Either way it'll be interesting to see what we end up with in a few years.
Hopefully Android and whatever Microsoft comes up with will prove to be
serious contenders so that we don't stagnate a la IE.

------
jodrellblank
I submitted a link recently to an open issue on a side project focused on
polishing Ubuntu for ordinary users; they have feedback from an ordinary user
which they acknowledge is exactly the sort of thing they're looking for and
they open the case and move it into progress and then ... it's sidelined. A
request to "fade" icons when files are cut, and it's been open since 2003.

Not for lack of time, clearly. Not for lack of ideas what to do there are
plenty of those. Not for lack of effort or interest - many many people have
been involved. Not for lack of coders, there are patches referenced. Not for
lack of a place to track the issue, there was one, now two.

That's a microcosm of your humanity reaching for the stars but are unable to
manage the last cohesive push and everything collapses into war, civilisation
flickers out and the unthinking void closes over the solar system again sci-fi
story right there.

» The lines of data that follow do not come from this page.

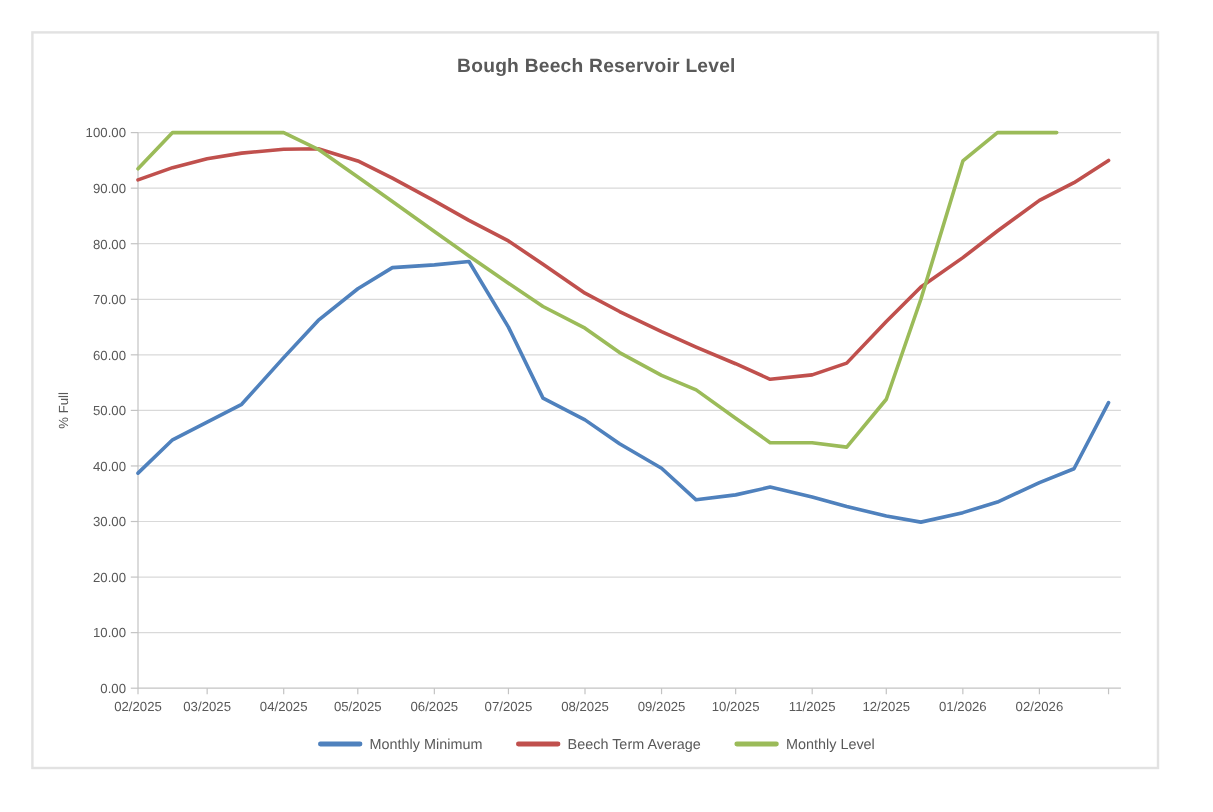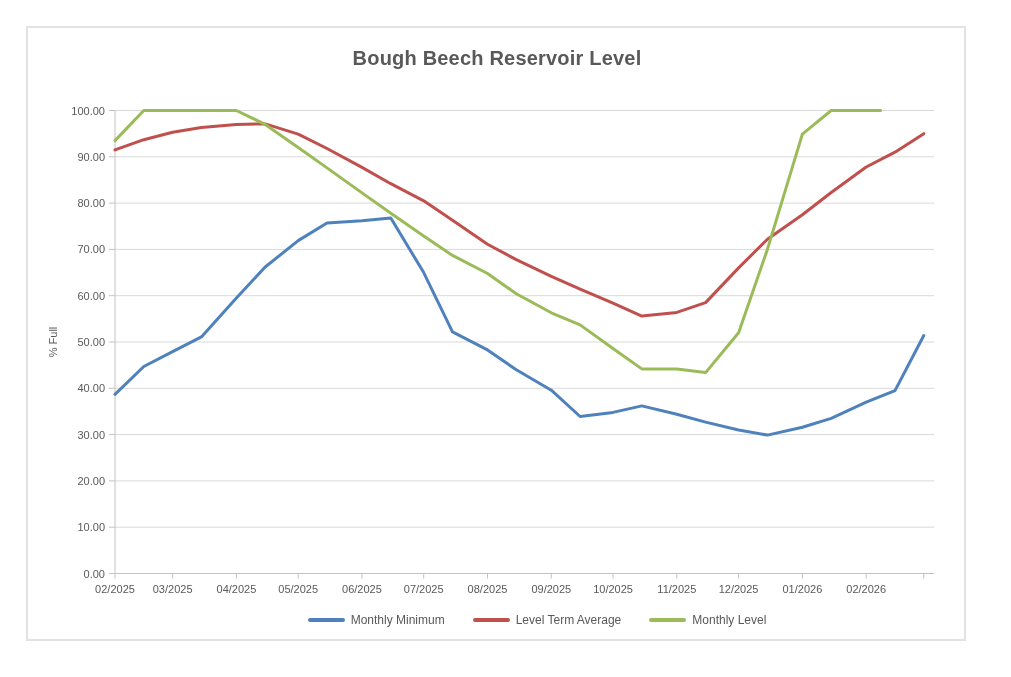--- a/index.html
+++ b/index.html
@@ -1,24 +1,24 @@
 <!DOCTYPE html>
 <html><head>
 <meta charset="utf-8">
 <style>
   html,body{margin:0;padding:0;background:#ffffff;width:1011px;height:677px;
     font-family:"Liberation Sans",sans-serif;-webkit-font-smoothing:antialiased;}
   #chart-box{position:absolute;left:26px;top:26px;width:940px;height:615px;
     background:#ffffff;border:2px solid #e2e2e2;box-sizing:border-box;}
   #chart-title{position:absolute;left:27px;top:47px;width:940px;text-align:center;
-    font-size:20px;font-weight:bold;color:#595959;letter-spacing:.2px;}
+    font-size:16px;font-weight:bold;color:#595959;letter-spacing:.2px;}
   #plot-svg{position:absolute;left:0;top:0;width:1011px;height:677px;}
   #plot-svg text{fill:#595959;font-family:"Liberation Sans",sans-serif;font-size:11px;}
   #legend{position:absolute;left:27px;top:613px;width:940px;display:flex;
-    justify-content:center;align-items:center;gap:28px;padding-left:40px;}
+    justify-content:center;align-items:center;gap:28px;}
   .legend-item{display:flex;align-items:center;}
   .legend-swatch{display:inline-block;width:37px;height:4px;border-radius:2px;}
   .legend-label{margin-left:6px;font-size:12px;color:#595959;white-space:nowrap;}
 </style>
 </head>
 <body>
 
 <div id="chart-box"></div>
 
 <svg id="plot-svg" viewBox="0 0 1011 677" xmlns="http://www.w3.org/2000/svg">
@@ -91,19 +91,19 @@
 
 <div id="chart-title">Bough Beech Reservoir Level</div>
 
 <div id="legend">
   <div class="legend-item">
     <span class="legend-swatch" style="background: rgb(79, 129, 189);"></span>
     <span class="legend-label">Monthly Minimum</span>
   </div>
   <div class="legend-item">
     <span class="legend-swatch" style="background: rgb(192, 80, 77);"></span>
-    <span class="legend-label">Level Term Average</span>
+    <span class="legend-label">Beech Term Average</span>
   </div>
   <div class="legend-item">
     <span class="legend-swatch" style="background: rgb(155, 187, 89);"></span>
     <span class="legend-label">Monthly Level</span>
   </div>
 </div>
 
 </body></html>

That's your Adobe can't get it's act together tale, but
happening in public.

So what _was_ lacking?

I can't help but tie everything back to the iPad this week, but isn't this
missing thing in the development process exactly what Apple has and the much
pointed to Netbooks and Android and ChromeOS's and Maemo's don't?

A unified vision, a benevolent dictator, a plan by which each suggested fix
can be measured? GvR runs his personal is_pythonic?() filter over any
suggested additions to Python, his way or the highway. Rich Hickey drives
clojure and Miguel de Icaza heads up Mono.

Maybe what the suggested openpad needs is a figurehead with a vision who could
step in and make decisions and force it to coalesce into a particular shape?
And maybe that's incompatible with being "open" shaped. But I wouldn't mind
being wrong about that.